Both the presentation and the written document should clearly describe:
- The motivation and audience for your visualization. What are the goals you hope to achieve with your visualiation? What was your research question and hypothesis?
- Summary of related work, data sources, algorithms, and other inspiration or background material. (Use proper bibliographic format in the report.)
- Visualization Design Evolution. What was your initial idea for the visualization, what your initial plan to present, explore, or discover with the data? How did the design change as you worked on the visualization? Include intermediate screenshots and examples of the visualization process.
- What feedback did you get on the design from other people? (How well do these people match your target audience?) How did your visualization design or implementation change based on this feedback? How could this visualization continue to evolve beyond this course project?

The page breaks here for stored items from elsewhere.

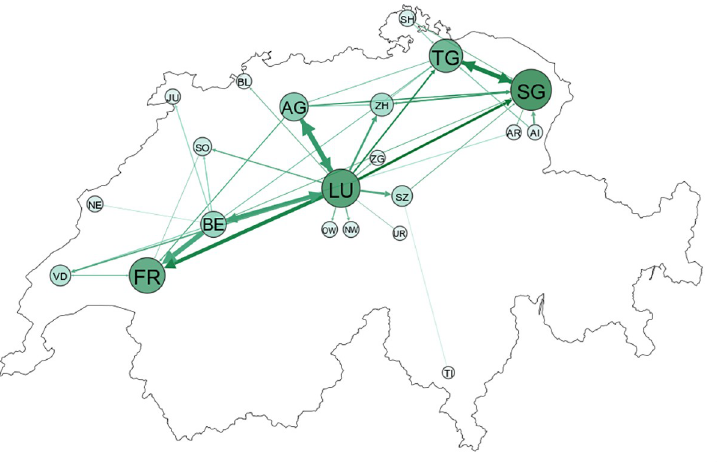
Fig 4. Significant flows of pigs between cantons in 2017. Only flows of 5,000 or more pigs are shown and transports to slaughterhouses are excluded. The size of a node depends on the number of pigs arriving in this canton. St. Gallen (SG) is the largest arrival canton with 131,776 pigs being transported to St. Gallen during the course of 2017. The largest flow of pigs (45,403) occurred between Luzern (LU) and Aargau (AG). The abbreviations for cantons are given in S1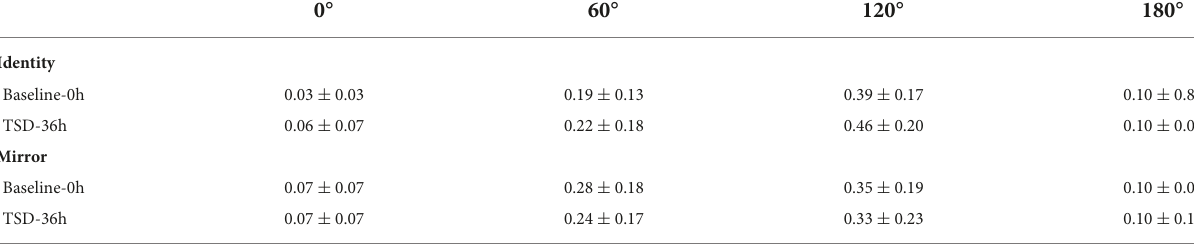
TABLE 3 Mean and standard deviation (SD) for the error rate at baseline and TSD, separate for identical and mirror conditions.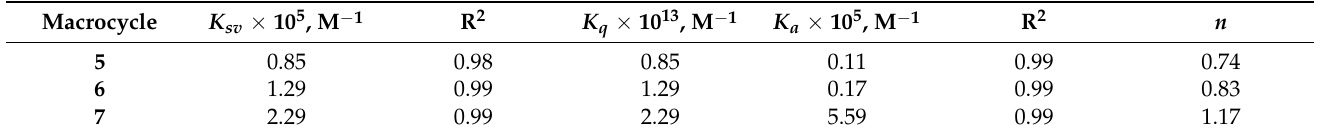
Table 2. Binding parameters of 5 – 7 with CT-DNA evaluated for the EthBr displacement experiment.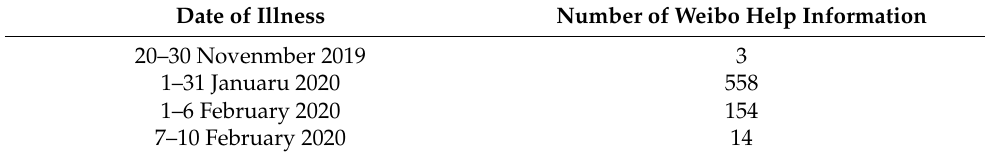
Table 2. Statistics of onset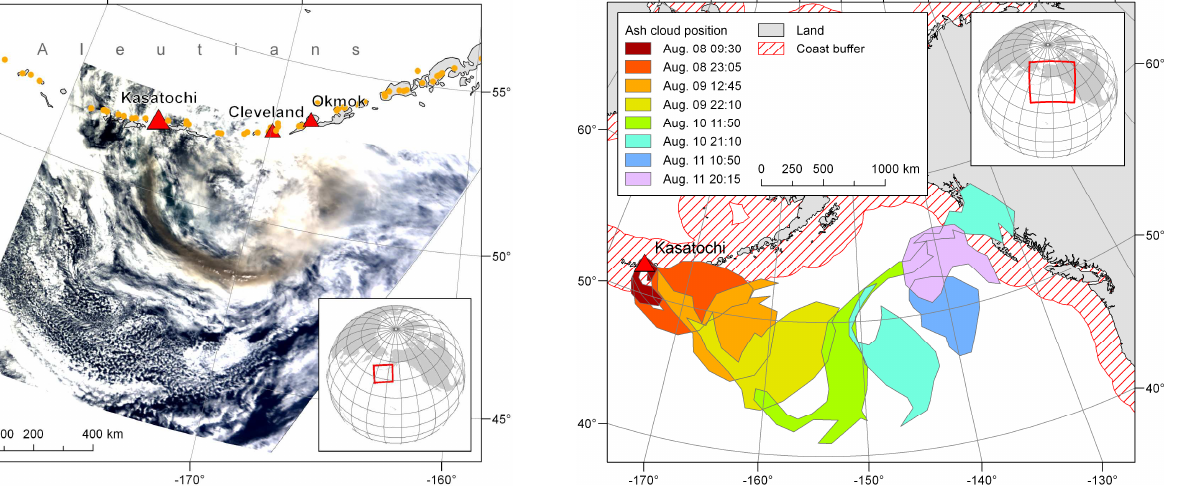
Fig. 1. Aleutian and Alaska volcanoes (orange circles) with Kasatochi, Cleveland and Okmok indicated as red triangles. The ash cloud released from Kasatochi volcano on 8 August is visible in brownish colours in the MODIS satellite image showing the visible wavelength range.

- Description of the core features/contributions and technical implementation details/challenges. What visualization packages or other pre-existing code did you leverage? What algorithms or data structures did you implement?
- Who did what? (Note: Both presentation and report writeup should be a joint effort).
How to Submit
Your final project submission to the homework submission server should include:
- The written report, suitable for archival posting on the course webpage. All projects reports will be posted online by default. If you do not want your project report posted online please send the instructor an email.
- A representative 200x200 pixel image (thumbnail.png or thumbnail.jpg) for the project index page.
- All code written by you. Do not include the executable or 3rd party or open-source libraries. The instructor will not be compiling/running the code.
- Samples of the input data, if it's "interesting". (Please don't upload big data files, but include a snippet of the format you were working with, if it's human readable ASCII).